From the records below, transcribe only the lines running from the one with "X110226000Y-72136000D03*" through the one with "X85335000Y-73095000D03*". Keep both of those end lines.

- _Stored items_:
-- -- --
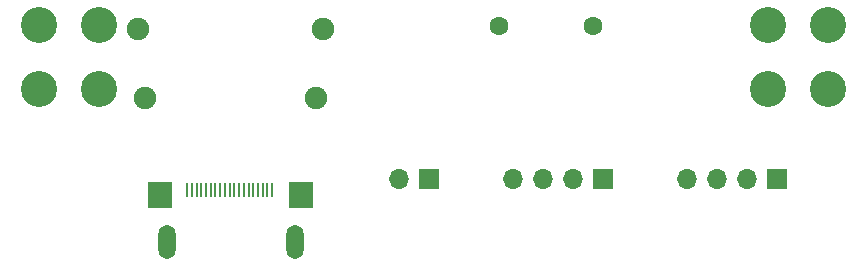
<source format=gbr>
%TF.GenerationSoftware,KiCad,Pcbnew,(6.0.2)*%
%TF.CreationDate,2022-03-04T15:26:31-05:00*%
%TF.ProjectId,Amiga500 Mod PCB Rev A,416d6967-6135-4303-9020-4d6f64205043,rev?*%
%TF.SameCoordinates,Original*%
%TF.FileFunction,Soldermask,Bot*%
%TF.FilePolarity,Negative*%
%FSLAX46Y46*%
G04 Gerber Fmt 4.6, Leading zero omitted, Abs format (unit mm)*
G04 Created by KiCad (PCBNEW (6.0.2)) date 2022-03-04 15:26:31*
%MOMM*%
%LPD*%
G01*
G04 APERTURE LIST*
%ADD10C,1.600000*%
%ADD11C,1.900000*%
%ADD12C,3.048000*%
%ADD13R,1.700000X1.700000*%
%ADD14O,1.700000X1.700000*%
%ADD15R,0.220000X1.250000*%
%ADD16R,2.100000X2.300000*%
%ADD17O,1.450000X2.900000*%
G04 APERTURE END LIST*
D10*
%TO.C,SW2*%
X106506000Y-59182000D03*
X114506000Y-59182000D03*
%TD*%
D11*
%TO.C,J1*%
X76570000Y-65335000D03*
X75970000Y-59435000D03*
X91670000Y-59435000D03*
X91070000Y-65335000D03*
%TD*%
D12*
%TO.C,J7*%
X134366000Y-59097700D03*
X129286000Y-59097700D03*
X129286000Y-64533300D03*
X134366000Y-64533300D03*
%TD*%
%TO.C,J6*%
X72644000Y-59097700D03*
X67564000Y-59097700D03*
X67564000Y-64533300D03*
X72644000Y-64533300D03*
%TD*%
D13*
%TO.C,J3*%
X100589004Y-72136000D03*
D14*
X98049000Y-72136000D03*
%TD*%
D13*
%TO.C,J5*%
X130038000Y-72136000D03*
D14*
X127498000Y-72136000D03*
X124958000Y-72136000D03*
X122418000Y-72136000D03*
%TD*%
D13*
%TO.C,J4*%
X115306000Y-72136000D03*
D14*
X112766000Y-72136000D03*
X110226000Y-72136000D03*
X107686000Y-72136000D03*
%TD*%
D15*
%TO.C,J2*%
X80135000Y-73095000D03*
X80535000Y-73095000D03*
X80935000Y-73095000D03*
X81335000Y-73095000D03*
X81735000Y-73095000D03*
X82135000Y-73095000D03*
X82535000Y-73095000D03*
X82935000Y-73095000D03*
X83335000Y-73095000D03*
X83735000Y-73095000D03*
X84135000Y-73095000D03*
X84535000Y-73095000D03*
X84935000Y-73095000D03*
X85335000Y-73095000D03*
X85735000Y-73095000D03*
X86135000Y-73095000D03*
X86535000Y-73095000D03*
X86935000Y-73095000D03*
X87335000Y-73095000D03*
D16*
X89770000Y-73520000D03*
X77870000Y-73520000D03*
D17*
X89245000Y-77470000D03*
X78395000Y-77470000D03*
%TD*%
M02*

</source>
-- -- --
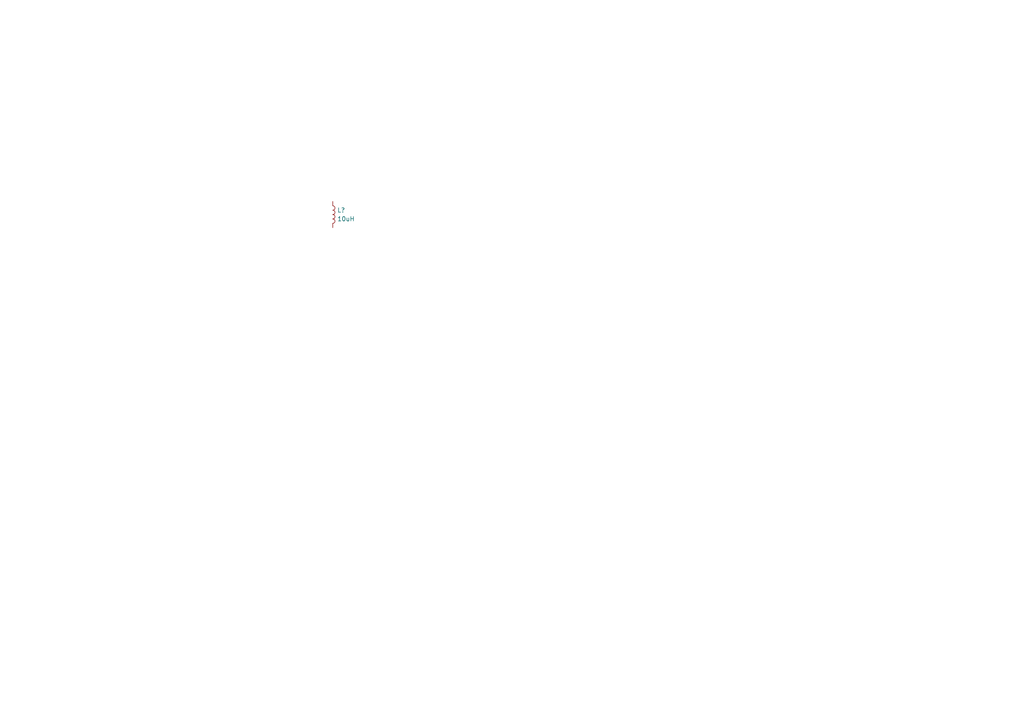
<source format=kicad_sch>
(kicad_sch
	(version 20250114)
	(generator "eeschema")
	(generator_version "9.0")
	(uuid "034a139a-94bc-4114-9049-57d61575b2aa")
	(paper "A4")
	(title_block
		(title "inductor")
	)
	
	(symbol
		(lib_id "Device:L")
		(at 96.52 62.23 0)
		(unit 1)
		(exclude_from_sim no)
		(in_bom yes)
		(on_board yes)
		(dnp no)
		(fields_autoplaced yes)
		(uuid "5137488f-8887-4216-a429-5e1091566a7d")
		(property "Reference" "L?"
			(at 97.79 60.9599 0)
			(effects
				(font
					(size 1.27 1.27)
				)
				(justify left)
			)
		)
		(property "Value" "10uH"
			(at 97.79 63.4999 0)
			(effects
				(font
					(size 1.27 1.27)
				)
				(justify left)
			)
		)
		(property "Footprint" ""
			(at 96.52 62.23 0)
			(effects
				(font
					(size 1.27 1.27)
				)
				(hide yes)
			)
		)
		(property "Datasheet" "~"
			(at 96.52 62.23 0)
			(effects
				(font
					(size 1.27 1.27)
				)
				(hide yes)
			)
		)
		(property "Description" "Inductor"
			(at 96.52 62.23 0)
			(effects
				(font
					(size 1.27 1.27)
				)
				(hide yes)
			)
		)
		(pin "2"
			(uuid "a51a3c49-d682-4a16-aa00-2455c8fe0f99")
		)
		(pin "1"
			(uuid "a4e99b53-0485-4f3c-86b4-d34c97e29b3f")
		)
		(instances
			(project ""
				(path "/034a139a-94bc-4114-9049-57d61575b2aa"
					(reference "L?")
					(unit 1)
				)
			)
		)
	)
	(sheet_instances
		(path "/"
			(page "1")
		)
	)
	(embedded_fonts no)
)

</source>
-- -- --
- _RESPONSE BOX_:
X110226000Y-72136000D03*
X107686000Y-72136000D03*
%TD*%
D15*
%TO.C,J2*%
X80135000Y-73095000D03*
X80535000Y-73095000D03*
X80935000Y-73095000D03*
X81335000Y-73095000D03*
X81735000Y-73095000D03*
X82135000Y-73095000D03*
X82535000Y-73095000D03*
X82935000Y-73095000D03*
X83335000Y-73095000D03*
X83735000Y-73095000D03*
X84135000Y-73095000D03*
X84535000Y-73095000D03*
X84935000Y-73095000D03*
X85335000Y-73095000D03*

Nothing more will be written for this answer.